Don’t forget to count

A wise man once said: "There are three kinds of lies; ordinary lies, damned lies and statistics" and he had a point.?The point is that statistics can very easily be misused.

Someone puts across a doubtful argument by quoting some big figure. It’s more useful if no-one’s quite sure what it means, but he quotes a big number that is supposed to prove that if we don’t accept his argument, the world will end in about a week – or something almost as disastrous.

It sounds serious; the argument sounds too complex for us ordinary mortals, so it’s safer to accept. Then you have jumped into the soup.?When we heard, last year, that ZESA had agreed to export electricity to Namibia for five years, they had a story to justify their action at a time when we were already facing load shedding’. We didn’t have enough electricity for our own use, so their story had to be good. Here it is: the Namibians were to pay us in advance, in US dollars so that ZESA could pay for necessary repair work at Hwange, Kariba and throughout our electricity grid.

That makes sense. They had the money, we didn’t. If we didn’t do the repairs, our situation would get worse. If we did, we’d face a bit more pain now so that we would have much less later. That all sounds fine, but how many of us looked at the figures they used to support their argument???

I suspect very few did that. Give us a number with enough zeroes on the end and our minds switch off. “This is too big for us, but they sound like experts. They know what they are doing,” is our attitude. But do they know what they are doing? Is US$ 50 million a fair price for 180 megawatts (MW) of electricity for five years? Why do the Namibians insist that we agreed to give them that electricity, all 180MW, day and night for five years even if we don’t have enough to do our own cooking? In that case we’d have to import to be able to export to them.??

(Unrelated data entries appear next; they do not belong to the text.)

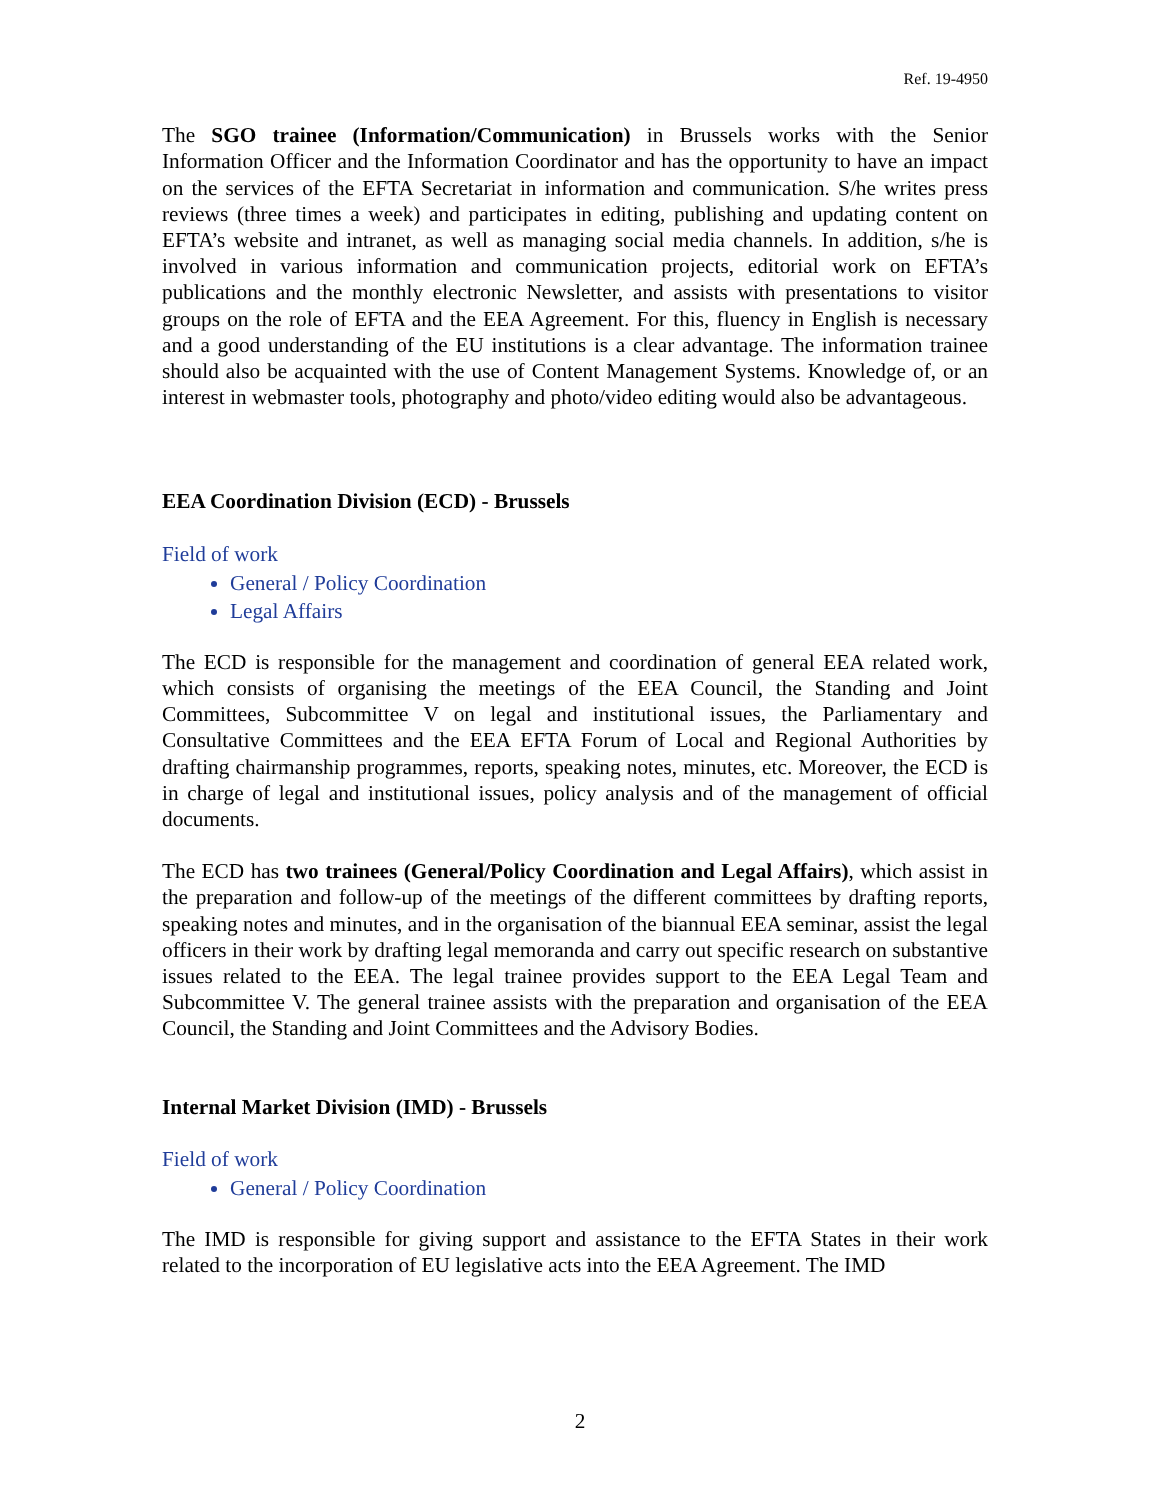Ref. 19-4950
The SGO trainee (Information/Communication) in Brussels works with the Senior Information Officer and the Information Coordinator and has the opportunity to have an impact on the services of the EFTA Secretariat in information and communication. S/he writes press reviews (three times a week) and participates in editing, publishing and updating content on EFTA’s website and intranet, as well as managing social media channels. In addition, s/he is involved in various information and communication projects, editorial work on EFTA’s publications and the monthly electronic Newsletter, and assists with presentations to visitor groups on the role of EFTA and the EEA Agreement. For this, fluency in English is necessary and a good understanding of the EU institutions is a clear advantage. The information trainee should also be acquainted with the use of Content Management Systems. Knowledge of, or an interest in webmaster tools, photography and photo/video editing would also be advantageous.
EEA Coordination Division (ECD) - Brussels
Field of work
General / Policy Coordination
Legal Affairs
The ECD is responsible for the management and coordination of general EEA related work, which consists of organising the meetings of the EEA Council, the Standing and Joint Committees, Subcommittee V on legal and institutional issues, the Parliamentary and Consultative Committees and the EEA EFTA Forum of Local and Regional Authorities by drafting chairmanship programmes, reports, speaking notes, minutes, etc. Moreover, the ECD is in charge of legal and institutional issues, policy analysis and of the management of official documents.
The ECD has two trainees (General/Policy Coordination and Legal Affairs), which assist in the preparation and follow-up of the meetings of the different committees by drafting reports, speaking notes and minutes, and in the organisation of the biannual EEA seminar, assist the legal officers in their work by drafting legal memoranda and carry out specific research on substantive issues related to the EEA. The legal trainee provides support to the EEA Legal Team and Subcommittee V. The general trainee assists with the preparation and organisation of the EEA Council, the Standing and Joint Committees and the Advisory Bodies.
Internal Market Division (IMD) - Brussels
Field of work
General / Policy Coordination
The IMD is responsible for giving support and assistance to the EFTA States in their work related to the incorporation of EU legislative acts into the EEA Agreement. The IMD
2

By my reckoning, that doesn’t add up. 180MW for five years is 180,000,000 watts for 5 (years) X 365 (days) X 24 hours = nearly 8,000,000,000,000watt hours, or 8 billion kWh (the unit your electricity bill is calculated in). That works out at 1kWh for $ 50 million divided by 8 billion= $50/8,000 = 1/160 dollars = 0.62c. That’s a lot less than you or I pay for electricity.??I suspect it is a lot more than ZESA pays for the electricity they import so that they can keep exporting to Namibia.

But then, if the Namibians do business with a pariah state, they don’t do it out of friendship (our old leaders have shown us there’s none of that in politics or international trade), but because they can screw a bigger profit out of us than they’d get by doing business with anyone else.?Of course, if my figures are wrong, I’d be delighted to hear about it.